Ce que ça change pour vous — concrètement
Cette décision a des implications pratiques immédiates. Si vous êtes propriétaire d'un terrain qui supporte une servitude de passage pour cause d'enclave, vous devez impérativement réclamer une indemnité si vous voulez être indemnisé. Ne comptez pas sur le juge pour le faire à votre place.
- Propriétaire bailleur : Si votre locataire utilise un chemin traversant votre terrain, et que ce chemin se dégrade, vous pouvez demander une indemnité au propriétaire du fonds dominant. Attention : le locataire n'a pas qualité pour réclamer cette indemnité, c'est à vous de le faire.
- Acquéreur : Avant d'acheter une propriété enclavée, vérifiez si une indemnité a déjà été négociée. Si ce n'est pas le cas, vous pourriez être réclamé ultérieurement. Prévoyez une clause dans l'acte de vente pour que le vendeur garantisse l'absence de demande d'indemnité.
- Copropriétaire : Si le passage emprunte des parties communes, l'indemnité revient au syndicat des copropriétaires, qui doit agir en justice pour la réclamer.
Si vous êtes dans cette situation, vous devez agir vite. Le délai de prescription pour réclamer l'indemnité est de cinq ans à compter de la date où le dommage s'est manifesté. Ne tardez pas : rassemblez les preuves (photos, factures de réparation, attestations) et consultez un avocat spécialisé en droit immobilier.

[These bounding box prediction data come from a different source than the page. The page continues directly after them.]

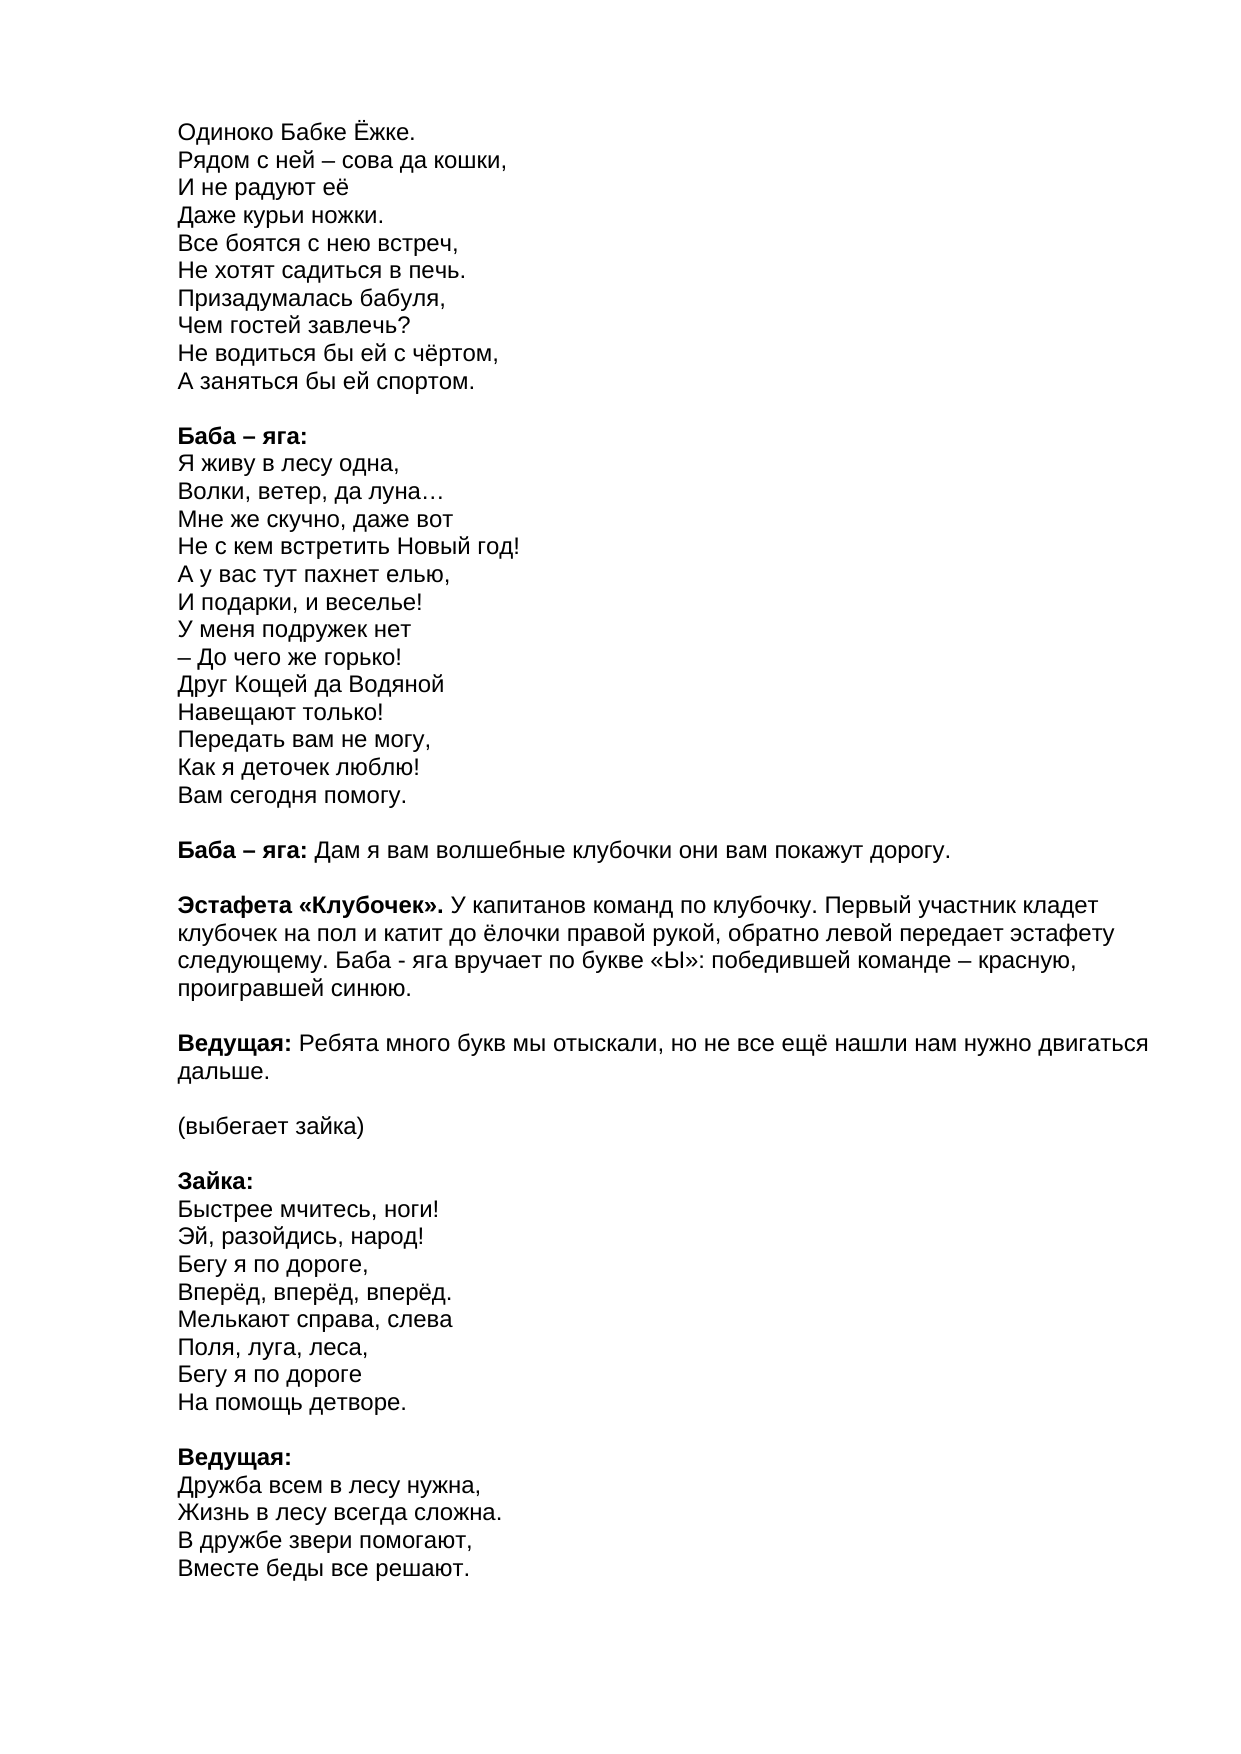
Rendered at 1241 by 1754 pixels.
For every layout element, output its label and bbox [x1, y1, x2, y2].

text [177, 1139, 1152, 1609]
text [177, 118, 1152, 1139]
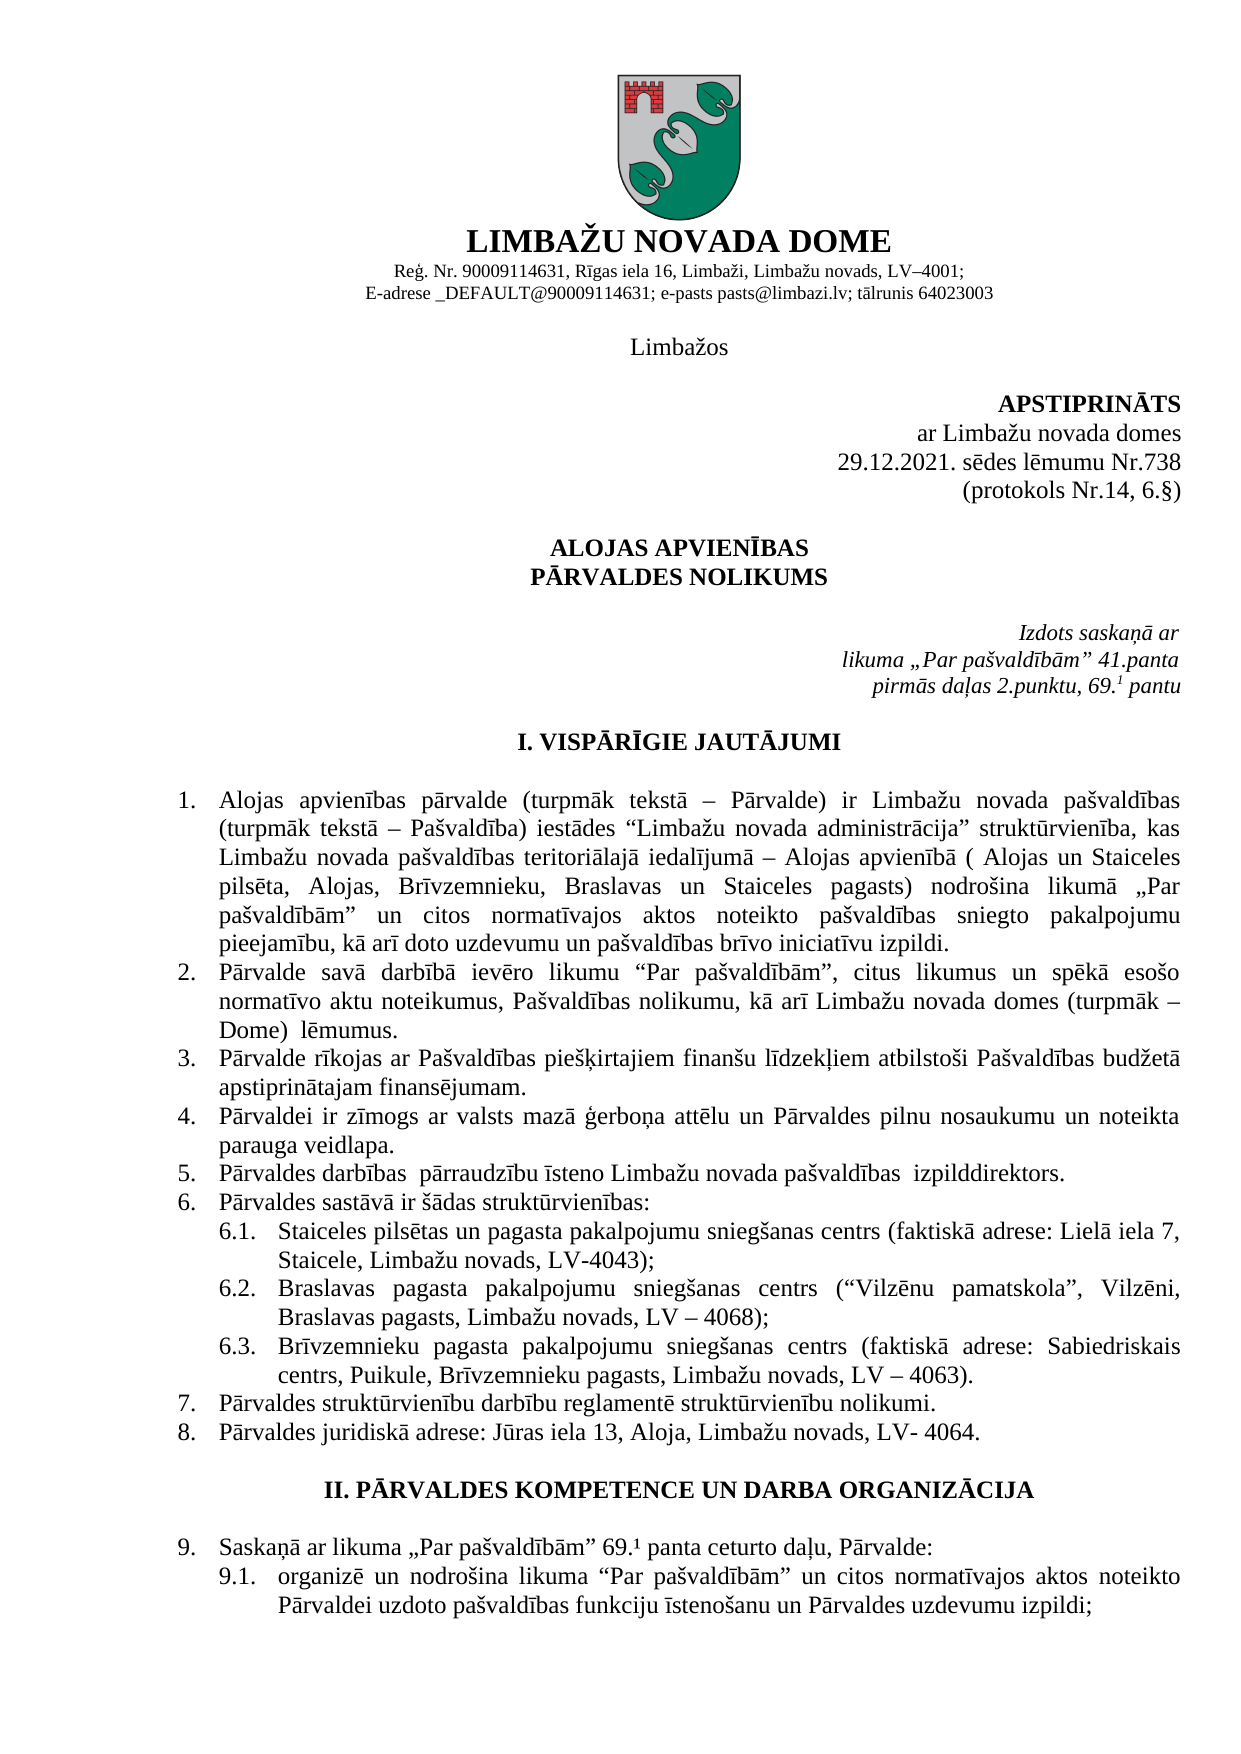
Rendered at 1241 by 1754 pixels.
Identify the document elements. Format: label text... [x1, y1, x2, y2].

list Brīvzemnieku pagasta pakalpojumu sniegšanas centrs (faktiskā adrese: Sabiedriskais centrs, Puikule, Brīvzemnieku pagasts, Limbažu novads, LV – 4063). [218, 1331, 1181, 1388]
text 29.12.2021. sēdes lēmumu Nr.738 [177, 447, 1181, 476]
list Pārvaldes darbības pārraudzību īsteno Limbažu novada pašvaldības izpilddirektors. [177, 1158, 1181, 1187]
list Pārvaldes struktūrvienību darbību reglamentē struktūrvienību nolikumi. [177, 1388, 1181, 1417]
list Pārvaldei ir zīmogs ar valsts mazā ģerboņa attēlu un Pārvaldes pilnu nosaukumu un noteikta parauga veidlapa. [177, 1101, 1181, 1158]
text II. PĀRVALDES KOMPETENCE UN DARBA ORGANIZĀCIJA [177, 1475, 1181, 1503]
text ar Limbažu novada domes [177, 418, 1181, 447]
text ALOJAS APVIENĪBAS [177, 533, 1181, 562]
text pirmās daļas 2.punktu, 69.1 pantu [177, 672, 1181, 698]
list Saskaņā ar likuma „Par pašvaldībām” 69.¹ panta ceturto daļu, Pārvalde: [177, 1532, 1181, 1561]
text I. VISPĀRĪGIE JAUTĀJUMI [177, 727, 1181, 756]
text PĀRVALDES NOLIKUMS [177, 562, 1181, 591]
text likuma „Par pašvaldībām” 41.panta [177, 646, 1181, 672]
list organizē un nodrošina likuma “Par pašvaldībām” un citos normatīvajos aktos noteikto Pārvaldei uzdoto pašvaldības funkciju īstenošanu un Pārvaldes uzdevumu izpildi; [218, 1561, 1181, 1618]
text Limbažos [177, 332, 1181, 361]
text (protokols Nr.14, 6.§) [177, 476, 1181, 504]
list Braslavas pagasta pakalpojumu sniegšanas centrs (“Vilzēnu pamatskola”, Vilzēni, Braslavas pagasts, Limbažu novads, LV – 4068); [218, 1273, 1181, 1331]
list Pārvaldes juridiskā adrese: Jūras iela 13, Aloja, Limbažu novads, LV- 4064. [177, 1417, 1181, 1446]
text APSTIPRINĀTS [177, 389, 1181, 418]
list Pārvaldes sastāvā ir šādas struktūrvienības: [177, 1187, 1181, 1216]
list Pārvalde rīkojas ar Pašvaldības piešķirtajiem finanšu līdzekļiem atbilstoši Pašvaldības budžetā apstiprinātajam finansējumam. [177, 1043, 1181, 1101]
list Pārvalde savā darbībā ievēro likumu “Par pašvaldībām”, citus likumus un spēkā esošo normatīvo aktu noteikumus, Pašvaldības nolikumu, kā arī Limbažu novada domes (turpmāk – Dome) lēmumus. [177, 957, 1181, 1043]
list Staiceles pilsētas un pagasta pakalpojumu sniegšanas centrs (faktiskā adrese: Lielā iela 7, Staicele, Limbažu novads, LV-4043); [218, 1216, 1181, 1273]
picture [616, 73, 743, 222]
text Izdots saskaņā ar [177, 619, 1181, 646]
list Alojas apvienības pārvalde (turpmāk tekstā – Pārvalde) ir Limbažu novada pašvaldības (turpmāk tekstā – Pašvaldība) iestādes “Limbažu novada administrācija” struktūrvienība, kas Limbažu novada pašvaldības teritoriālajā iedalījumā – Alojas apvienībā ( Alojas un Staiceles pilsēta, Alojas, Brīvzemnieku, Braslavas un Staiceles pagasts) nodrošina likumā „Par pašvaldībām” un citos normatīvajos aktos noteikto pašvaldības sniegto pakalpojumu pieejamību, kā arī doto uzdevumu un pašvaldības brīvo iniciatīvu izpildi. [177, 785, 1181, 957]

Quatre conseils pour éviter ce type de litige
- Négociez un accord écrit avant tout passage : Avant d'utiliser un chemin privé, signez une convention de passage avec le propriétaire, fixant le montant de l'indemnité et les modalités d'entretien. Cela évite les malentendus.
- Faites constater l'état des lieux par huissier : Avant et après les travaux ou l'usage intensif, un constat d'huissier vous permettra de prouver l'aggravation du dommage. Comptez environ 200 € pour un constat simple.
- Chiffrez votre préjudice dès le départ : Si vous subissez un dommage, évaluez-le rapidement (devis de réparation, perte de jouissance) et demandez une indemnité précise dans vos conclusions. Un juge ne peut pas accorder plus que ce qui est demandé.
- Consultez un avocat dès les premiers signes de conflit : Une simple lettre recommandée peut suffire à débloquer la situation. Mais si le litige s'envenime, un avocat vous aidera à formuler vos demandes correctement. Une consultation de 30 minutes peut vous éclairer sur vos droits.